Ainsi, repos bien mérité, « coucher » le jardin clôt à l’automne, installe l’hiver et prépare déjà le printemps. Car, en n’importe quel moment de l’année, toute attention du jardinier pour son potager sera profitable à la saison suivante et à tout le cycle saisonnier. D’autant plus que les vers de terre pouvant danser sous la feuillée, l’humus se gonflera d’espoir pour les semis printaniers.
Prudence toutefois avec les clandestins oxalis5 dont les racines, refusant de dormir sous les couvertures, continuent de courir leurs petites aventures. Ces jolies immigrées viennent des jardineries professionnelles et, à notre insu et par imprudence, se promènent de manière très et trop envahissante parmi nos plantations. Mieux vaut donc les arrêter et pour cela, en fin d’été, les arracher. Évitons de les composter, car elles résistent, mais portons-les sur le bûcher afin d’être brûlées. Ainsi que les bien connus chiendents et liserons très insistants, elles finiront par abandonner, évitant un véritable casse-tête pour la meilleure des binettes !
Depuis novembre, les chicons d’endives déterrés, effeuillés et remis en tombe vers octobre sont désormais prêts à la consommation. Ils relaient la mâche jusqu’aux prochaines laitues. Les mulots s’en régalent. Afin de les écarter, un coup de pioche, non sur la bête, mais autour des endives, cassera les galeries qui les conduisent aux racines. Il reste à prévenir les premières glaces en couvrant les radis noirs de cartons bâchés jusqu’au dégel. En Bretagne, c’est au pire trois nuits par an, mais pour tout perdre, c’est suffisant. À zéro degré, c’est le coup de grâce pour les capucines, réduites à l’état de moquette, d’où ressusciteront d’adorables capucinettes enracinées dans la terre de leurs ancêtres.

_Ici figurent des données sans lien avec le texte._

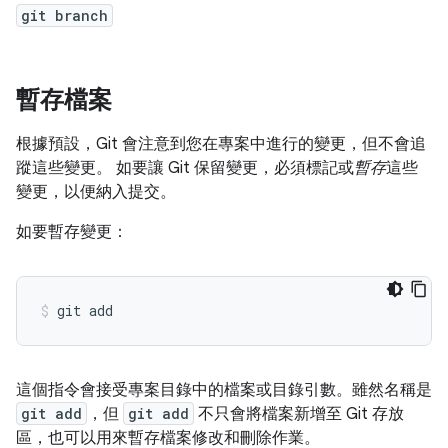
git branch
暫存檔案
根據預設，Git 會注意到您在專案中進行的變更，但不會追
蹤這些變更。 如要讓 Git 保留變更，必須標記或
暫存
這些
變更，以便納入提交。
如要暫存變更：
這個指令會接受專案目錄中的檔案或目錄引數。雖然名稱是
git add
，但
git add
不只會將檔案新增至 Git 存放
區，也可以用來暫存檔案修改和刪除作業。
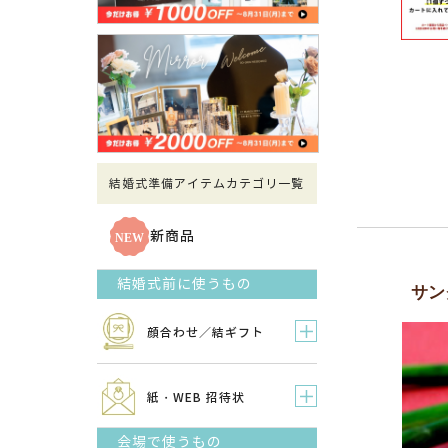
結婚式準備アイテムカテゴリ一覧
新商品
結婚式前に使うもの
サン
顔合わせ／結ギフト
紙・WEB 招待状
会場で使うもの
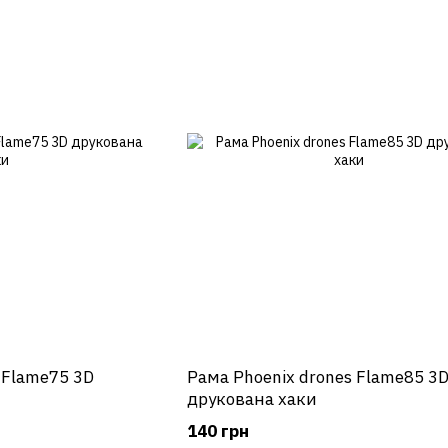
 Flame75 3D
Рама Phoenix drones Flame85 3
друкована хаки
140 грн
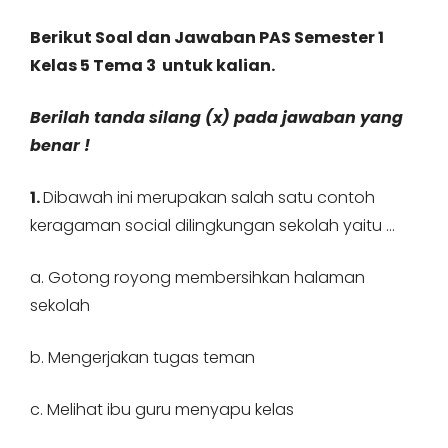
Berikut Soal dan Jawaban PAS Semester 1
Kelas 5 Tema 3 untuk kalian.
Berilah tanda silang (x) pada jawaban yang
benar !
1.
Dibawah ini merupakan salah satu contoh
keragaman social dilingkungan sekolah yaitu …
a. Gotong royong membersihkan halaman
sekolah
b. Mengerjakan tugas teman
c. Melihat ibu guru menyapu kelas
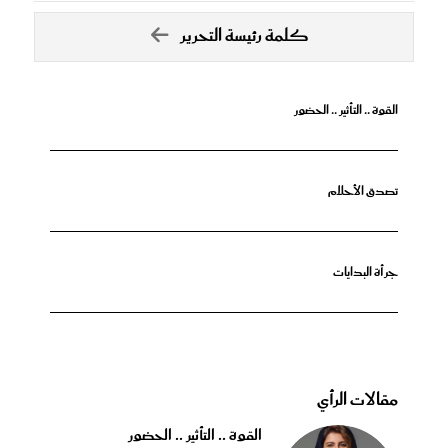
كلمة رئيسة التحرير
القوة .. التأثير .. الحضور
تصدق الأحلام
جرأة البدايات
مقالات الرأي
القوة .. التأثير .. الحضور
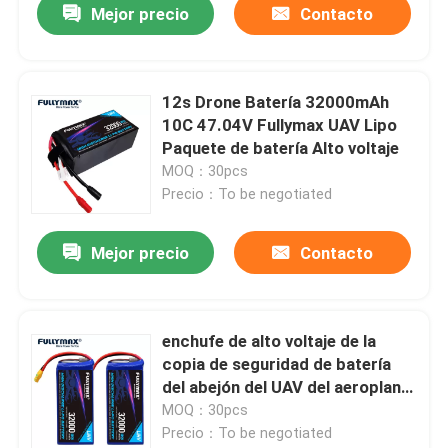
Mejor precio
Contacto
12s Drone Batería 32000mAh
10C 47.04V Fullymax UAV Lipo
Paquete de batería Alto voltaje
MOQ：30pcs
Precio：To be negotiated
Mejor precio
Contacto
enchufe de alto voltaje de la
copia de seguridad de batería
del abejón del UAV del aeroplano
de la batería de 12s Lipo
MOQ：30pcs
32000mAh 47.04V 10C XT90-S
Precio：To be negotiated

Les hampes défleuries des plantes-médecines, trop raides pour le compost, iront rejoindre l’autel du prochain feu sacré d’un certain Imbolc6 de février.
À votre terre bien-aimée,
Je dis bonne année.
Daniel Testard
www.sacreschants.com
1 « Liliacée » : famille botanique du poireau, tulipe, oignon, lys, muguet, etc.

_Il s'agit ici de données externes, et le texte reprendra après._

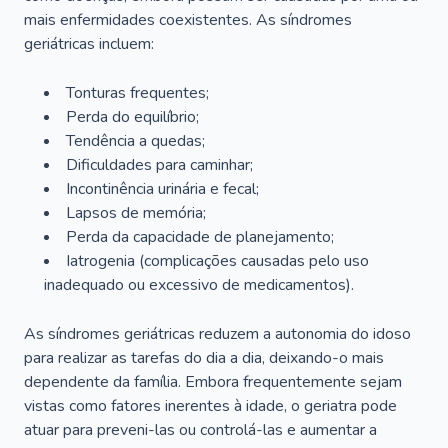
mais enfermidades coexistentes. As síndromes
geriátricas incluem:
Tonturas frequentes;
Perda do equilíbrio;
Tendência a quedas;
Dificuldades para caminhar;
Incontinência urinária e fecal;
Lapsos de memória;
Perda da capacidade de planejamento;
Iatrogenia (complicações causadas pelo uso
inadequado ou excessivo de medicamentos).
As síndromes geriátricas reduzem a autonomia do idoso
para realizar as tarefas do dia a dia, deixando-o mais
dependente da família. Embora frequentemente sejam
vistas como fatores inerentes à idade, o geriatra pode
atuar para preveni-las ou controlá-las e aumentar a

2 « Mineuse » : nom populaire d’une petite mouche (3 mm) scientifiquement appelée « Napomyza gymnostoma » dont la larve creuse des sillons dans la tige du poireau. Elle est apparue en Alsace en 2003 et en Bretagne vers 2015. Son vol est tardif (septembre et octobre).
3 Solutions telles que les huiles essentielles (fongicides) ou la lutte intégrée par l’élevage de prédateurs naturels comme les coccinelles, les guêpes et les acariens.
4 Expression signifiant la double fonction d’un même geste.
5 « Oxalis » : sorte de petit trèfle, mais d’une autre famille botanique (celle des polygonacées) dont l’oseille. L’oxalis est originaire d’Amérique du Nord.
6 « Imbolc » : fête celtique de la purification et du retour de la lumière. Elle est célébrée dans la nuit du 1er au 2 février et correspond à la « Chandeleur » des Chrétiens.